Blessed with an enchanting voice, occasionally commanding sense of melody and something – something – this critic can’t quite put his finger on; a homely warmth, perhaps, that always delights to some capacity – there remains a nagging sense that (co-writing Kylie Minogue tunes and closing out The Two Towers with 'Gollum's Song' notwithstanding) Emiliana Torrini has never delivered on her talent the extent to which she’s capable. Debut album Love In The Time Of Science enthralled in its stronger moments ('To Be Free' a certified firecracker of a tune), while reinvention as a singer-songwriter of the more traditional mould followed come 2005’s Fisherman’s Woman, yielding such simple pearls as the fine ‘Sunny Road’.
Me And Armini then, finds her poised to capitalise on the subtle charm of its predecessor. It’s not, however, a particularly similar record; in fact, where that album faltered through a seeming inability to step things up a level, here Torrini’s downfall is attempting an array of styles at once unobtainable and inadvisable, the resultant work disappointingly lacking cohesion – stultified by this central flaw.
Indeed, the excursion into cod-reggae offered by its title track is as baffling as it is slight, yet preceded by the sparse, easy lilt of 'Fireheads', which despite making very little sense lyrically (“We…share…similar Fi-re-heads”), makes for a gentle and intriguing opener. It’s not even as if moments of genuine strength are in short supply here, just that they’re tempered massively by the odd clanger: Torrini doesn’t convince, for example, on the uptempo 'Heard It All Before' or acerbic 'Ha Ha' (but then how could she, a voice as sweet as hers?). When not dropping these, highlights elsewhere reveal themselves gradually: the slow-burning grace of 'Big Jumps' (flirting with lyrical platitude though it may be), or skittering electronica and fuzz-bass of penultimate track 'Dead Duck', which roughly halfway through its six-odd minutes segues into an extended, acoustic guitar-led outro where dappled pianos and strafing jolts of noise adorn an ever-swelling tapestry.
Similarly, her vocal simulation of a jungle-drum on, well, 'Jungle Drum' is nothing if not charming (“My heart is beating like a jungle drum / Rakka-dong-ca-dong-cha-rakka-dong-ca-dong-dong!” – oddness levels still many miles shy of that other Icelandic siren with whom comparisons can be drawn), while the skeletal 'Beggar’s Prayer' is as affecting as the former is playful.
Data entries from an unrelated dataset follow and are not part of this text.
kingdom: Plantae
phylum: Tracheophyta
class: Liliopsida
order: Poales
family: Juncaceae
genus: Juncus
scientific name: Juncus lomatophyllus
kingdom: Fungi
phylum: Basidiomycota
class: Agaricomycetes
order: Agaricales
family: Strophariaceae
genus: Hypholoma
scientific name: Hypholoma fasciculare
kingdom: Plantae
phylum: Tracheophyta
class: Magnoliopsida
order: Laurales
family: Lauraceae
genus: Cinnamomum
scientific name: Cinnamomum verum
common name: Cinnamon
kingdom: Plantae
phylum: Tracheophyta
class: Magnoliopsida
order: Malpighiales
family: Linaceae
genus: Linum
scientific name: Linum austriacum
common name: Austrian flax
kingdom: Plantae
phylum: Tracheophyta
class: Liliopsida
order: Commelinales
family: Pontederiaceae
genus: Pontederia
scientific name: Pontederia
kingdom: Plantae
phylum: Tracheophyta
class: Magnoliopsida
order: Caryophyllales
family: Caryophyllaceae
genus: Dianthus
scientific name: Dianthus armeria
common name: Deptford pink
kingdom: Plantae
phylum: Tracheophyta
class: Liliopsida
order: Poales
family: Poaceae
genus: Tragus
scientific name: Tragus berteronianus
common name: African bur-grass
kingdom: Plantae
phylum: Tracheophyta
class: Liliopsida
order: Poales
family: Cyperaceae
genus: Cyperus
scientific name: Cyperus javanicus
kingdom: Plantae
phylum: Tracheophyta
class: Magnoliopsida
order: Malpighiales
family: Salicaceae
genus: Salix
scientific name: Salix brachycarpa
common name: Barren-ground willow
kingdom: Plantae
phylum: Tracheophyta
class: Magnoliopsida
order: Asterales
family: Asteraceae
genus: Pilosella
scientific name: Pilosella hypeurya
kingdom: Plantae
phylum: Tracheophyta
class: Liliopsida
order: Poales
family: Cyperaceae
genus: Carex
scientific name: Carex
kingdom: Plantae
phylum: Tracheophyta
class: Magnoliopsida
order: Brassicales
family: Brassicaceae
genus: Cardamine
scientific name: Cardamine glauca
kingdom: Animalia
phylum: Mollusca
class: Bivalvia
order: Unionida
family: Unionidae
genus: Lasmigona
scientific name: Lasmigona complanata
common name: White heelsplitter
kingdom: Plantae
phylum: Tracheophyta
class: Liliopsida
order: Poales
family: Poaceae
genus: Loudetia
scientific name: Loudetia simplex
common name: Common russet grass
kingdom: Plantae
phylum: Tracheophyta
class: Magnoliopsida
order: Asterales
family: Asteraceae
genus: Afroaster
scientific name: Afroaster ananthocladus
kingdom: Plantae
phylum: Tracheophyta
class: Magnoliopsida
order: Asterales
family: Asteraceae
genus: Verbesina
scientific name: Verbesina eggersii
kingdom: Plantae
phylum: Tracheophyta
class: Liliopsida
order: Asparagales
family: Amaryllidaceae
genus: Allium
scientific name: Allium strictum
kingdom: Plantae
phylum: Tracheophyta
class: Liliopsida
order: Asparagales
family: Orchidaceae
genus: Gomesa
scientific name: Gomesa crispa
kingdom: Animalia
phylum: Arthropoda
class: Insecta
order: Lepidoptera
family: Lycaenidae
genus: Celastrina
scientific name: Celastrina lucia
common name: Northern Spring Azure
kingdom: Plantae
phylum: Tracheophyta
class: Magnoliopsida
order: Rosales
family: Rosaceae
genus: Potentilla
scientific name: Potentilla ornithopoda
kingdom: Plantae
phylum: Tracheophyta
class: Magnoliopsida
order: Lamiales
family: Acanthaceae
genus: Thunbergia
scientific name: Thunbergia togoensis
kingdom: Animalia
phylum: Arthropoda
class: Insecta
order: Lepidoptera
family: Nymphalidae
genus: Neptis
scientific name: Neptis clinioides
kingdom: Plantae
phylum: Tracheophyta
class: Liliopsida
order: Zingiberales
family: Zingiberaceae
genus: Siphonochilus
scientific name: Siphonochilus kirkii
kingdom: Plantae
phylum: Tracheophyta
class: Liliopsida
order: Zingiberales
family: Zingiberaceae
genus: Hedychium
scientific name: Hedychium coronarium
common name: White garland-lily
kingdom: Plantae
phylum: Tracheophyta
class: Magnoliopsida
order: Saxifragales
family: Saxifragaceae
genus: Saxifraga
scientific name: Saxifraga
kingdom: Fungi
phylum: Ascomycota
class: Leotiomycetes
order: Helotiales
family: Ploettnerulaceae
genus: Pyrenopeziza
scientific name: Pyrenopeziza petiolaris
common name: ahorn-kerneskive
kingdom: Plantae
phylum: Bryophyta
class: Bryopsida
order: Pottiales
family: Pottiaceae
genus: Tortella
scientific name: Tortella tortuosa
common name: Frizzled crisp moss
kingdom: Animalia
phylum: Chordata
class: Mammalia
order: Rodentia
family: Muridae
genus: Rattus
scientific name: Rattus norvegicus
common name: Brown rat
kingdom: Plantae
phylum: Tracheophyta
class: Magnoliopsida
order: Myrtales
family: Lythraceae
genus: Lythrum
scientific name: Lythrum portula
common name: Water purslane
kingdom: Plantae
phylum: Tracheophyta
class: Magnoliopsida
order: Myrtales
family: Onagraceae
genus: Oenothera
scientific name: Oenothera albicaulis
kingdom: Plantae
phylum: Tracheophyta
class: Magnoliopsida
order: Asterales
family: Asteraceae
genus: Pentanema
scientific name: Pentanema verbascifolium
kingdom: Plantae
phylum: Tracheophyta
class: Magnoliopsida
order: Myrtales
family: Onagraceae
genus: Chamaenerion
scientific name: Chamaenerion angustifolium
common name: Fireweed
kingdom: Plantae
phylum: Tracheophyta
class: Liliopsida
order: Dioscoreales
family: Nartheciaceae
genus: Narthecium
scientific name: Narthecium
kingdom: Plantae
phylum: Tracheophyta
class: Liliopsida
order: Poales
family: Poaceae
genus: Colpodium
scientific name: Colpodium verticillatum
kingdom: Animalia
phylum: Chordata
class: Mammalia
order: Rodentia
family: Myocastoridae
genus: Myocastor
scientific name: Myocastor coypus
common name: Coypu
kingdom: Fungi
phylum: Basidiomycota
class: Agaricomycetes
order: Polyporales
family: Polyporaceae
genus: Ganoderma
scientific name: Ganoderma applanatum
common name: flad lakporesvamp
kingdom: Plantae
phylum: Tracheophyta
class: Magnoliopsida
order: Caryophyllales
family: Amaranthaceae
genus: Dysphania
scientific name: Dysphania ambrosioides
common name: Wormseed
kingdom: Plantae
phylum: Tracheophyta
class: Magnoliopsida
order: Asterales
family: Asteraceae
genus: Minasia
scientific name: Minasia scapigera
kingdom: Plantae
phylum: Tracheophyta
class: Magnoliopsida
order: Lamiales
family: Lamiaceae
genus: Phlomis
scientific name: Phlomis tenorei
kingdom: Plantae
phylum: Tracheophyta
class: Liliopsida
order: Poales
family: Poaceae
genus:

Ultimately though, this record does fail to live up to its potential; exceeding the sum of its parts an elusive notion it doesn’t wholly manage. It's more adventurous than the album prior – and generally more successful in this eclecticism than her debut, certainly – yet that Torrini’s best work lies ahead of her seems indubitable. Happily, Me And Armini provides evidence aplenty this is on the cards sooner rather than later.